Can you keep a secret? Paul Ranucci of Auburn can, and so can his furniture.
Ranucci crafts wooden tables and sideboards with secret compartments. These drawers are not visible at first look.
“I was making a gate leg table for my niece for her wedding and I was inspired to make a hidden drawer,” he said. The greater inspiration for the secret compartments comes from an antique, tiger oak sideboard he refinished. Hidden compartments were discovered in what most people would recognize as ornamental trim.
“The compartments had a lot of money hidden in them … like mattress money. Of course when I bought it, the money was not there any more,” Ranucci said.
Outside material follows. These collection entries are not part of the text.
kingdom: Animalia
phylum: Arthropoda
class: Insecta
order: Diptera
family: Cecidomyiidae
Ranucci, who works full time in health care administration, said the hidden compartments appeal to him because they are unique.
“I like the novelty a lot. You take mission style tables and add hidden compartments and the novelty of it makes it a little more unique,” he said.
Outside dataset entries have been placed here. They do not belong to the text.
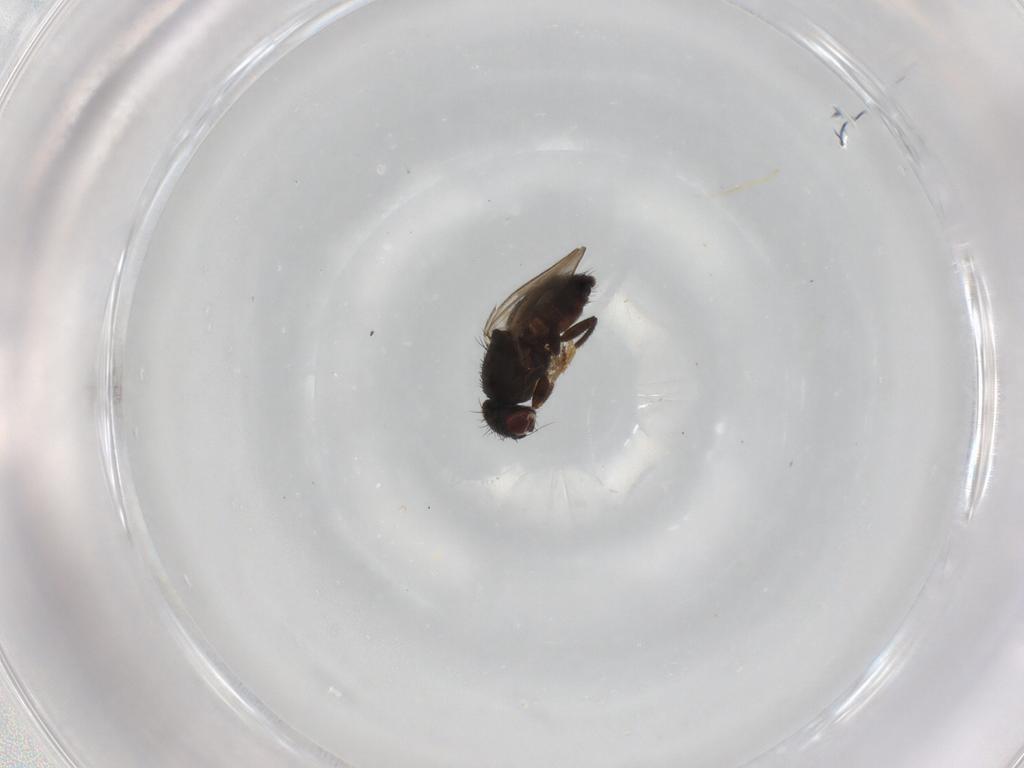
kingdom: Animalia
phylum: Arthropoda
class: Insecta
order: Diptera
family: Milichiidae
He has tables of pine in a clear mahogany finish, a side table with ornamental details that serve as the secret to his hidden drawer design, and yet another mission style sofa table with the mystery “key” incorporated into the design.
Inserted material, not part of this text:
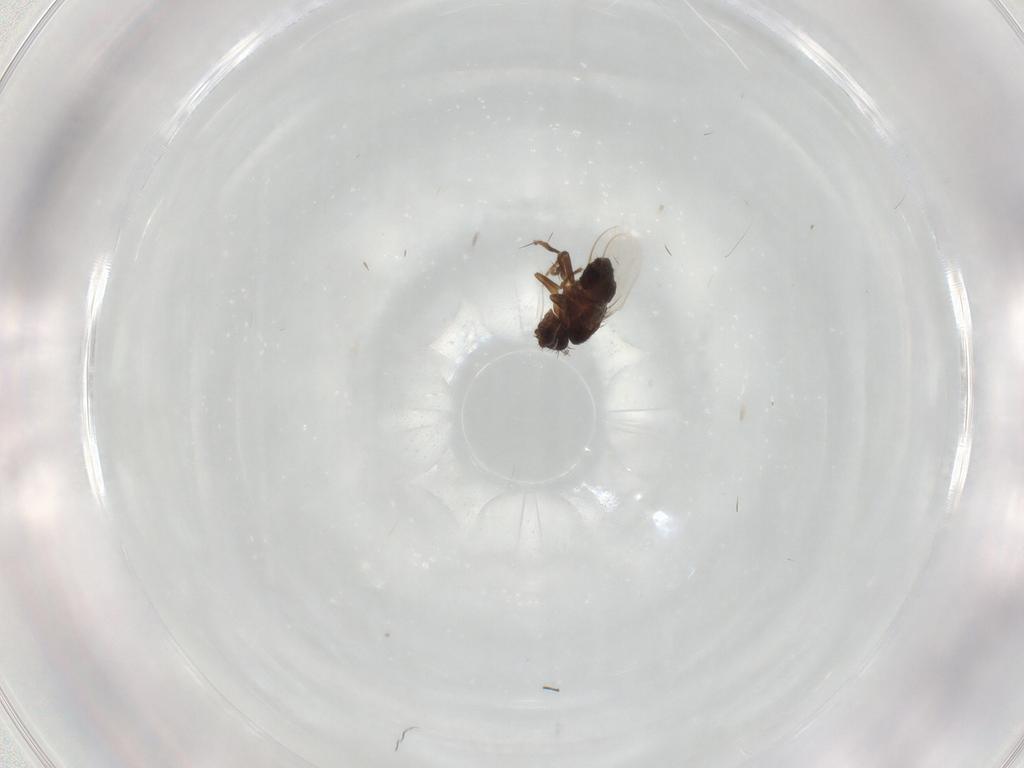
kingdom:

Ranucci credits his creativity and artistic bent to his grandfather, Giuseppe Ranucci, an Italian immigrant who invented the first patented design for ornamental macaroni in 1925. He proudly displays both a “Bowery Boys” photo of his grandfather and friends in the Bronx, New York, and a photo taken after his grandfather’s rise to fortune.
“I guess his creativity is where I got my designing from,” Ranucci said.
As for his secrets, Ranucci will keep a few well hidden.
“There’s always something you want to keep hidden,” he said with a sly smile.